SH translates to this (see doc [1]):

The server aborted before sending its full HTTP response headers, or
it crashed while processing the request. Since a server aborting at
this moment is very rare, it would be wise to inspect its logs to
control whether it crashed and why. The logged request may indicate a
small set of faulty requests, demonstrating bugs in the application.
Sometimes this might also be caused by an IDS killing the connection
between haproxy and the server.

I strongly suggest to triple check that read() handling in the application.

[1] HAProxy version 1.7.14 - Configuration Manual

Thanks for your perspective, especially the link to the document. At this stage I have ruled out haproxy as being the culprit, but I am yet to figure out why I am getting zero reads. The server doesn’t crash or anything just occasionally reads zero prematurely on otherwise non blocking sockets.

Curiously, I did a tcpdump trace and the client (curl in this instance) was not initiating close when the server read zero.

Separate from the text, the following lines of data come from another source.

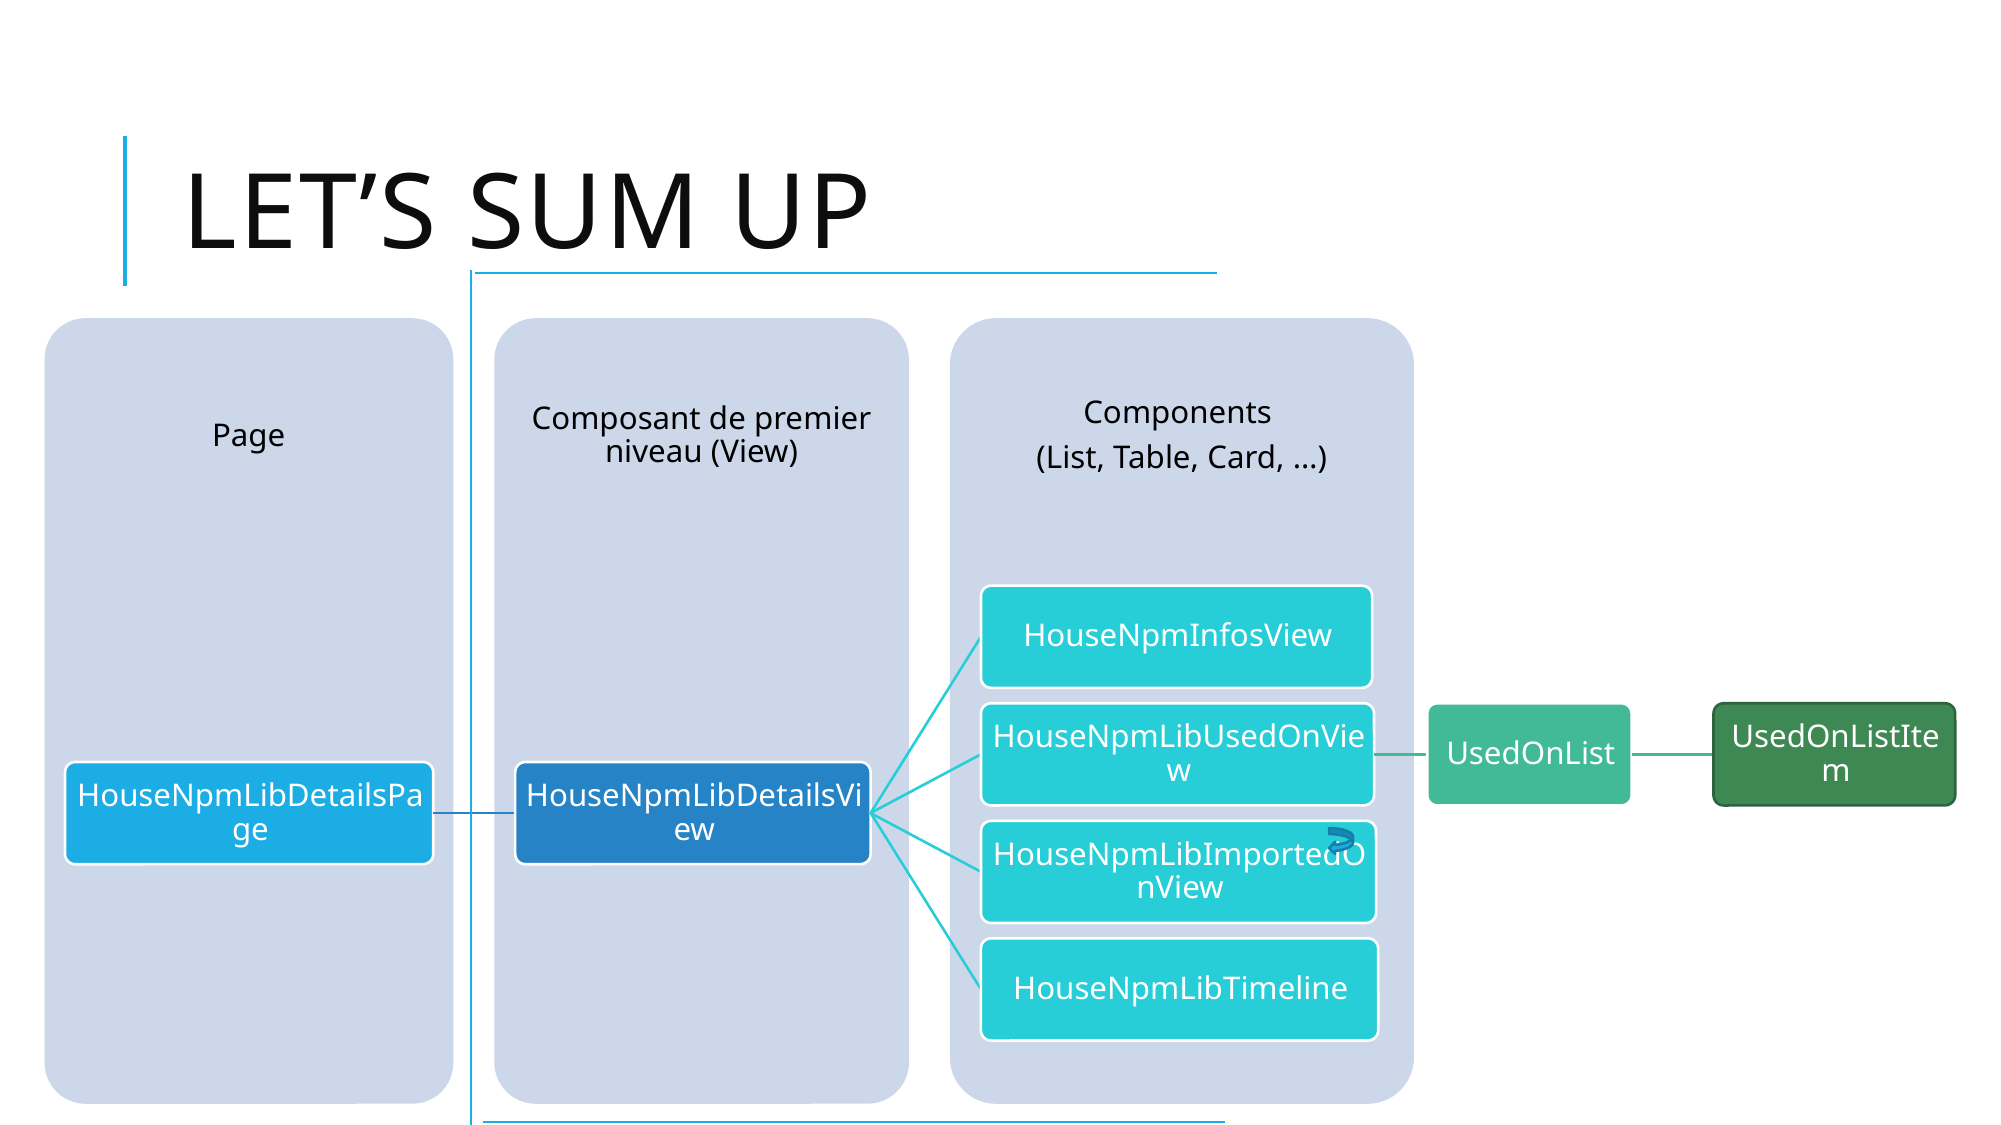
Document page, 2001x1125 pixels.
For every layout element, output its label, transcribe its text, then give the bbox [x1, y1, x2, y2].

title Let’s sum up [168, 96, 1763, 313]
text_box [476, 317, 1977, 1105]
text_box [23, 317, 464, 1105]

I did that whilst the server was under the instrumentation of valgrind to ensure there was no funny memory business affecting the internals of the server. I think I am in for some painful debugging on this one.

You probably want to run your application through strace, that will help understanding what happens on a system call level.